Circumventing Challenges: Design of Anodic Electrocatalysts for Hybrid Water Electrolysis Systems

Abstract Water electrolysis, driven by renewable energy resources, is a promising energy conversion technology that has gained intensive interest in recent years. However, conventional water electrolysis faces a number of challenges, including large thermodynamic potential gaps, valueless anodic products, explosive hydrogen/oxygen mixtures, reactive oxygen species, and limited pure water. Hybrid water electrolysis, appending different electrolytes in the anode compartment to circumvent the above‐mentioned challenges in conventional water electrolysis, is a particularly attractive alternative. In this review, for the first time, a holistic and subtle description of hybrid water electrolysis is provided, focusing on the design of high‐activity/selectivity/stability anodic electrocatalysts for the electrochemical oxidation of various chemicals, such as alcohol, aldehyde, amine, urea and hydrazine, or the oxygen evolution reaction in seawater electrolytes.
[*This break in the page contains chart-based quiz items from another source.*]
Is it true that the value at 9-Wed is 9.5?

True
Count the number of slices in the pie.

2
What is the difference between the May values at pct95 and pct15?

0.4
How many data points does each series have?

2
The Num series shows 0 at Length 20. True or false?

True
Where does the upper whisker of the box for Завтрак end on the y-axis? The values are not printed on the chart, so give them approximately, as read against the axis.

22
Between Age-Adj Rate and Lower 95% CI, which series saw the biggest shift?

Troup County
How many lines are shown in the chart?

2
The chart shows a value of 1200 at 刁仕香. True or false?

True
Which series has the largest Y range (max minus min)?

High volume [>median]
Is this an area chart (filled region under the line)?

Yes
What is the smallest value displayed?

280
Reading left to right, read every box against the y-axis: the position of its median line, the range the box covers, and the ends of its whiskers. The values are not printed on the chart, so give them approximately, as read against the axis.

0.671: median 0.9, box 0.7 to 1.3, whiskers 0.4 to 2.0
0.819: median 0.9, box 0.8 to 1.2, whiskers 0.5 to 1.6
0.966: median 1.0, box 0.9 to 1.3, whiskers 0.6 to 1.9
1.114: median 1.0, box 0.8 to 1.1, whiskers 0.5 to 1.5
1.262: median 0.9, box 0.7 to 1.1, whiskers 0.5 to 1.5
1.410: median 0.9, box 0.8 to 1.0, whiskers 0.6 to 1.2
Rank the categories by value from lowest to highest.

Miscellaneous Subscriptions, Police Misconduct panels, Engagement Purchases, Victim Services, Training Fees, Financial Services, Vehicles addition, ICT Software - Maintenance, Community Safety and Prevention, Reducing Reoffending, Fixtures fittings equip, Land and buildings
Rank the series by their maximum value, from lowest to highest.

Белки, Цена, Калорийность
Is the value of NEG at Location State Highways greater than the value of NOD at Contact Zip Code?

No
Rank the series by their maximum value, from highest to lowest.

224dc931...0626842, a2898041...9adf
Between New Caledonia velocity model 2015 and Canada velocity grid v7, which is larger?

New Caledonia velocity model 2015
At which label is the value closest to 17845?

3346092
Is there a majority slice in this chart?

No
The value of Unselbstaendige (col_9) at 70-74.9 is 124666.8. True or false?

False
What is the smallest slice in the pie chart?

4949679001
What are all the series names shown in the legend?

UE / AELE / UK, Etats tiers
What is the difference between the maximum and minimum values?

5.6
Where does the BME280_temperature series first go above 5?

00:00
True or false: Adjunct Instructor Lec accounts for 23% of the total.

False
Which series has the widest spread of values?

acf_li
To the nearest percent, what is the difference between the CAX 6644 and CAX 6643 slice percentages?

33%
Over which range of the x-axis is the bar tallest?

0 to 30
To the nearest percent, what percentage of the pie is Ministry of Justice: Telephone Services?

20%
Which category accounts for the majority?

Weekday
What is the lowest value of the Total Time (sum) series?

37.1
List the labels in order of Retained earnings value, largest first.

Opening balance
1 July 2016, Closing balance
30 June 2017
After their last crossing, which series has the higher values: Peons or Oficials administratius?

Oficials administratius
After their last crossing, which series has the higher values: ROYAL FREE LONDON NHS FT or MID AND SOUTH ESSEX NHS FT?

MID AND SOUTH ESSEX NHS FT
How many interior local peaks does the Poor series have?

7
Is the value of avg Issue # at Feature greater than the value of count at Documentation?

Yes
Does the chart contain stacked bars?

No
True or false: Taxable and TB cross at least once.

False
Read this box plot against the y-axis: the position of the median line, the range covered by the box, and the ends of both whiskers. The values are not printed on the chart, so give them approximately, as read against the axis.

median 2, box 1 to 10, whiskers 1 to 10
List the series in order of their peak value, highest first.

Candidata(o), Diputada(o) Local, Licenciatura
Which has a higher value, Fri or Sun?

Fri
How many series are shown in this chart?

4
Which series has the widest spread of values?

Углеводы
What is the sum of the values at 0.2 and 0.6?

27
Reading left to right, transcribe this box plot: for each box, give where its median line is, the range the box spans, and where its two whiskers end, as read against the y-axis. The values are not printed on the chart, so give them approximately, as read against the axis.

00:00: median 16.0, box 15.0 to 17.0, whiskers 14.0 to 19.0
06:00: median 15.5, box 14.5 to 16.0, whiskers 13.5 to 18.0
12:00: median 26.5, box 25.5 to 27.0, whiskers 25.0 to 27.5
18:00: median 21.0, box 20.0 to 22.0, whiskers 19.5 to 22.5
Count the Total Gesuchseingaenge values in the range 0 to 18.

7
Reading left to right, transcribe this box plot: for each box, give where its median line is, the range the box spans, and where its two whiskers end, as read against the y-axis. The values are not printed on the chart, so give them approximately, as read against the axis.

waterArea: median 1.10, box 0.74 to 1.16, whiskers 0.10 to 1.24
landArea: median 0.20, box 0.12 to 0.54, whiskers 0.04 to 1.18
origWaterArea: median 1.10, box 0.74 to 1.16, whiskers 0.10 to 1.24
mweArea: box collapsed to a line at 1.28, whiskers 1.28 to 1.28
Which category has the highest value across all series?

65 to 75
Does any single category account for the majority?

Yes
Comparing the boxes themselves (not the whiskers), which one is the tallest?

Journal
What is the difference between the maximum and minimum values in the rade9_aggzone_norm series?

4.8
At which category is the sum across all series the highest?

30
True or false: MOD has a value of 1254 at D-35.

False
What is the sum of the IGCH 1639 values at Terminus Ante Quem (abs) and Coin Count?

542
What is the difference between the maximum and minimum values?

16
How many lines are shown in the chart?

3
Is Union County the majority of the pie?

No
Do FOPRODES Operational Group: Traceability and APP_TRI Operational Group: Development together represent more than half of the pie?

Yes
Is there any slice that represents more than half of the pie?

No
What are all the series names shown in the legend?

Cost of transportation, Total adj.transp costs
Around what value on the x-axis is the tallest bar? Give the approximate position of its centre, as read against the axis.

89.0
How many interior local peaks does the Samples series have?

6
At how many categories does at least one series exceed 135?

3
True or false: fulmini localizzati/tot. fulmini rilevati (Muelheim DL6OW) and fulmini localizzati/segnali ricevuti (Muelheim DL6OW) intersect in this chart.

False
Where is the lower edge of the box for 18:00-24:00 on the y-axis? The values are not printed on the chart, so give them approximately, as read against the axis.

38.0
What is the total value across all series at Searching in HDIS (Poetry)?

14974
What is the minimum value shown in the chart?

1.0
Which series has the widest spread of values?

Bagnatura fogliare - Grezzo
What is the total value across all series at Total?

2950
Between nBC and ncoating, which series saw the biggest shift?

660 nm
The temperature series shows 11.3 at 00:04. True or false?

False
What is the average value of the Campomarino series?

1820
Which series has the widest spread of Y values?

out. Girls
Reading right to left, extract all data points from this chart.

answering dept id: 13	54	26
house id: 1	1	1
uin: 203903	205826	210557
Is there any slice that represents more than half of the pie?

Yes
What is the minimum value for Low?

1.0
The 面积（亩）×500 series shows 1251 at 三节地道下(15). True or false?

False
Comprehensive judging criteria for anodic oxidation reactions, electrocatalysts, and reaction parameters in hybrid water electrolysis are discussed. Some technoeconomic assessments, feasibility analyses, mechanism explorations, and correlation comparisons are involved. Finally, perspectives on and opportunities for future research directions in hybrid water electrolysis systems are outlined.